◆ **SHORT EXERCISE**
Copy the rows from the first one through the line containing "4: (166, 552)", inclusive, switching "visible" to "in view" and leaving everything else unchanged.

◆ **DATA EXCERPTS**

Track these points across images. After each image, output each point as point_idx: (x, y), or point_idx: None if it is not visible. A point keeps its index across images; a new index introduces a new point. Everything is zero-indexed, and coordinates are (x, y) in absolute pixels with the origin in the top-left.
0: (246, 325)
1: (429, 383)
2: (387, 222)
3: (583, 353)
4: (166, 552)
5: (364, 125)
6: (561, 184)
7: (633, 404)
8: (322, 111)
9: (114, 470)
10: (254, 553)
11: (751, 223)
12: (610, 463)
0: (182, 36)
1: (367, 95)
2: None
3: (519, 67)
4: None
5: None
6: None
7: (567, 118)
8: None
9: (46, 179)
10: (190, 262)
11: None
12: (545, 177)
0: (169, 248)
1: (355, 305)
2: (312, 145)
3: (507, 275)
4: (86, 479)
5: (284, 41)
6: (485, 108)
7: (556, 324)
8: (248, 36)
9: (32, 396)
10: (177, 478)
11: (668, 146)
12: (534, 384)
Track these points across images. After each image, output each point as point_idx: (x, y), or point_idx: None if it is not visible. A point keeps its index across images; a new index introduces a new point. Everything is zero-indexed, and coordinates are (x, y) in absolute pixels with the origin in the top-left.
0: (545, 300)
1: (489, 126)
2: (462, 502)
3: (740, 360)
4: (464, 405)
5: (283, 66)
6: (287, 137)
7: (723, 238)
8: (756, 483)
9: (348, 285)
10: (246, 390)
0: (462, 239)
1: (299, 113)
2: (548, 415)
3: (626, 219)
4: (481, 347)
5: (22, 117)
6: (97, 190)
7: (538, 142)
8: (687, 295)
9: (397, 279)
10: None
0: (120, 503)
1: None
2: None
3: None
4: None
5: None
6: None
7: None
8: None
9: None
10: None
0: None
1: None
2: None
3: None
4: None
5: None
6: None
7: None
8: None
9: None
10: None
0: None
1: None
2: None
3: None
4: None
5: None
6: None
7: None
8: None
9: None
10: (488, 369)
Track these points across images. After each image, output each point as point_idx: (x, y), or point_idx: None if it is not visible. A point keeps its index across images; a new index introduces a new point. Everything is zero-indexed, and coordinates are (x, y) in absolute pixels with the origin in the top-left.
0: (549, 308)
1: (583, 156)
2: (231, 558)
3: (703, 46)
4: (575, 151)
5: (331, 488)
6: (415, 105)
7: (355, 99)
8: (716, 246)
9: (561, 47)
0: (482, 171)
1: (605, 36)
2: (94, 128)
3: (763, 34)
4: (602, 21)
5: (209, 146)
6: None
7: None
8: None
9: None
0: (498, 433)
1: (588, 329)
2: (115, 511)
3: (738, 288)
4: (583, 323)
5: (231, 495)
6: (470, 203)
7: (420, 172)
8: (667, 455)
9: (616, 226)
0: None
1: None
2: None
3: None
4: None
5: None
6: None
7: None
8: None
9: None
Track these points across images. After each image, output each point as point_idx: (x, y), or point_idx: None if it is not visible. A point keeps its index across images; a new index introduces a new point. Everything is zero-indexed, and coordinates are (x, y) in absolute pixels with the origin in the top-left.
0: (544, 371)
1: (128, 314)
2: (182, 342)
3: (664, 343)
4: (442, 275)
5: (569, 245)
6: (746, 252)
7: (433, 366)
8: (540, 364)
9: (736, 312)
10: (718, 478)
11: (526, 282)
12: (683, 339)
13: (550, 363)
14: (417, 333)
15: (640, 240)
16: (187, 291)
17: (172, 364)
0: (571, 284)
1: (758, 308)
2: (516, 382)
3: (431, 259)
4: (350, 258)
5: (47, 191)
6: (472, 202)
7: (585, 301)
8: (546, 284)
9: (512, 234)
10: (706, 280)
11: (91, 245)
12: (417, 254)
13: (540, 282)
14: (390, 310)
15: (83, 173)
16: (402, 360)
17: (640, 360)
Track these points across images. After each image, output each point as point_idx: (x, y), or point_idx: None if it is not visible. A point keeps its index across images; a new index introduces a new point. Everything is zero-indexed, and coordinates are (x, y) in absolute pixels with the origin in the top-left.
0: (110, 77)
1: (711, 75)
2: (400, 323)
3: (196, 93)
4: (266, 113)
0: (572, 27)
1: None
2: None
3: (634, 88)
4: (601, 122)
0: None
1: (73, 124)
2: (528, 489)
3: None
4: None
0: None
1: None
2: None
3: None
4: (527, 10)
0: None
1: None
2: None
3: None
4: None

◆ **RESPONSE**
Track these points across images. After each image, output each point as point_idx: (x, y), or point_idx: None if it is not in view. A point keeps its index across images; a new index introduces a new point. Everything is zero-indexed, and coordinates are (x, y) in absolute pixels with the origin in the top-left.
0: (246, 325)
1: (429, 383)
2: (387, 222)
3: (583, 353)
4: (166, 552)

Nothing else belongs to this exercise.